There is no means to make oneiromancy possible in the established, formal conceptions and accepted natural mechanisms of science (as they currently stand). Arguably, natural philosophy was solely an empirical enterprise [not depending upon reason-outputted preconditions and theoretical structures for its evaluations] only during its earliest, infant days. Thus, it's an outdated mistake that groups ranging from creationists to paranormalists make in contending that this or that submitted extraordinary item of theirs can't be judged while sitting in an armchair -- that is, dismissed negatively on the basis that it does not fit into any [non-fringe] institutional paradigm.

What you should remember is that there is systematically always going to be a non-occult explanation or "non-disruptive of worldview" loophole for purported mysterious things and happenings. Even if some supernatural stratum were the case, its influences would -- by definition of a translative boundary between it and the natural realm -- be converted into the mechanistic relationships and statistical tendencies of the extrospective cosmos that consciousness presents and science studies.

IOW, there is no proof to be garnered for anomalous adventures in the public or inter-intersubjective arena which all multiple human agents can access. "Revelations" are purely for personal validation or acceptance, barring any uncommon manifestations at the same time to limited sets of individuals or those engaging in similar practices (who still couldn't substantiate or verify their experiences to a much larger audience for the aforementioned reason, apart from potential gullibility of the latter). Trying to craft a private revelation into a public one becomes a contradictory meme which then is dissonant with both the context it is native to (personal esotericism) and the context it is alien to (exoteric community).

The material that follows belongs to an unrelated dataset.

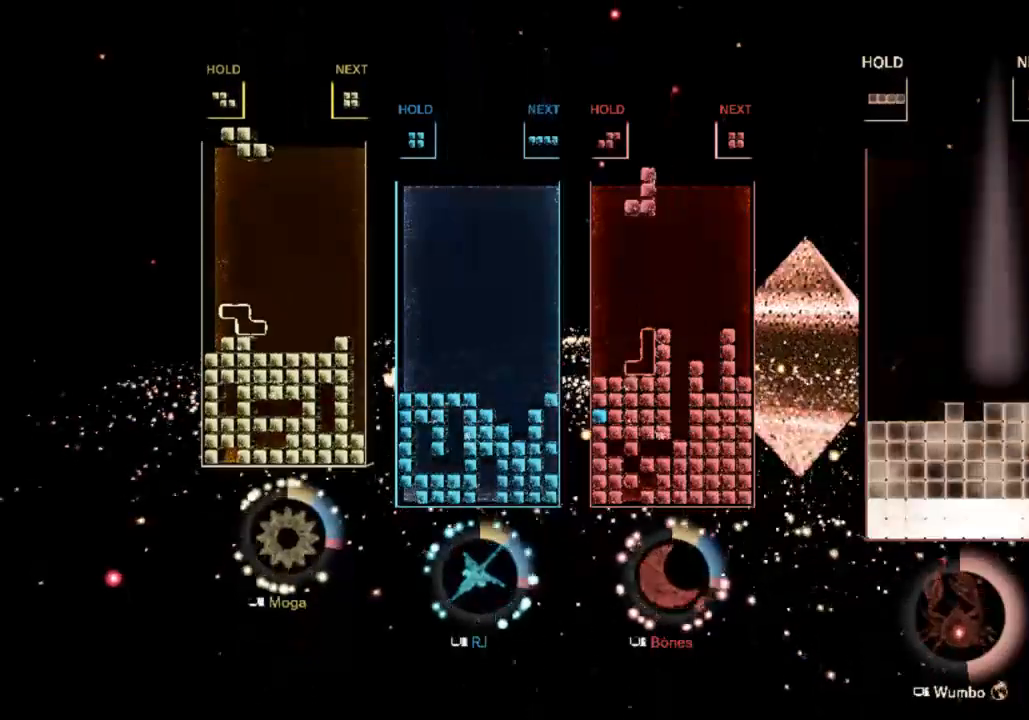
{"keys": ["a", "right"], "events": [[100, "d", "down"], [100, "down", "up"], [233, "d", "up"], [267, "down", "down"], [300, "left", "up"], [367, "down", "up"], [400, "d", "down"], [467, "a", "down"], [467, "right", "down"], [500, "d", "up"]]}
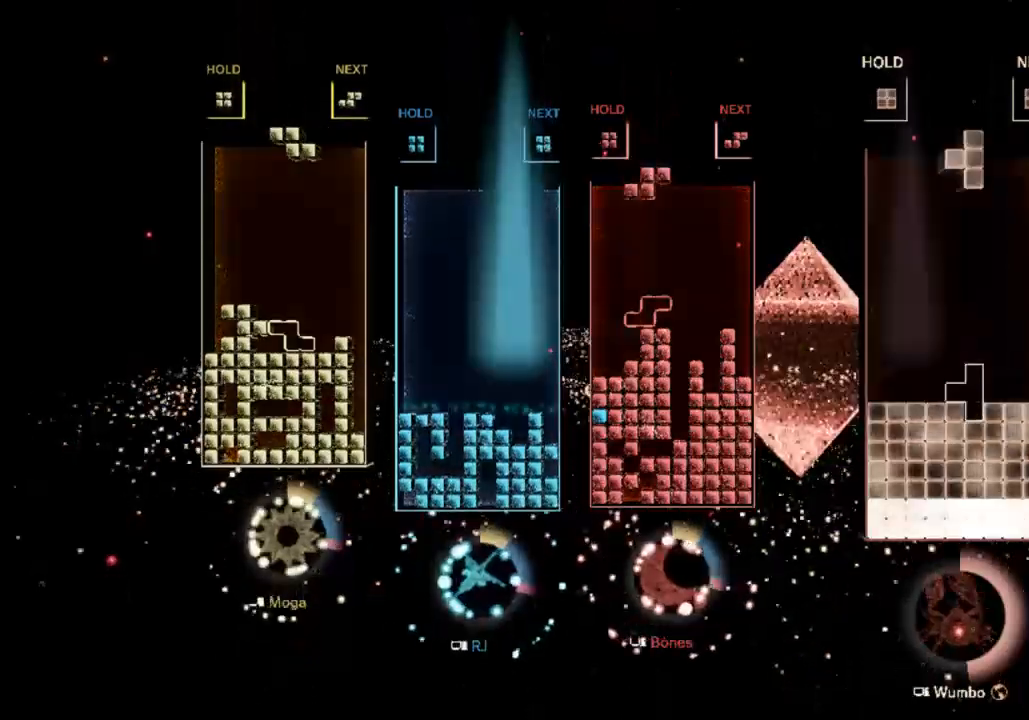
{"keys": ["d", "right"], "events": [[67, "a", "up"], [67, "right", "up"], [133, "a", "down"], [233, "a", "up"], [233, "down", "down"], [300, "right", "down"], [333, "down", "up"], [367, "d", "down"]]}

The consequences can be disastrous as much as pseudo-enlightening or harmonizing for the assimilated others, since there's usually an element of egocentric gain on the part of the person, cult. or party taking that violating route.
Statistically, some dreams, which are made up of components of one's waking experiences, are bound to have some connection to reality, if only by chance. It doesn't mean that there is anything significant or supernatural about that. But those are the ones that we remember and make into stories. It's a kind of selection bias.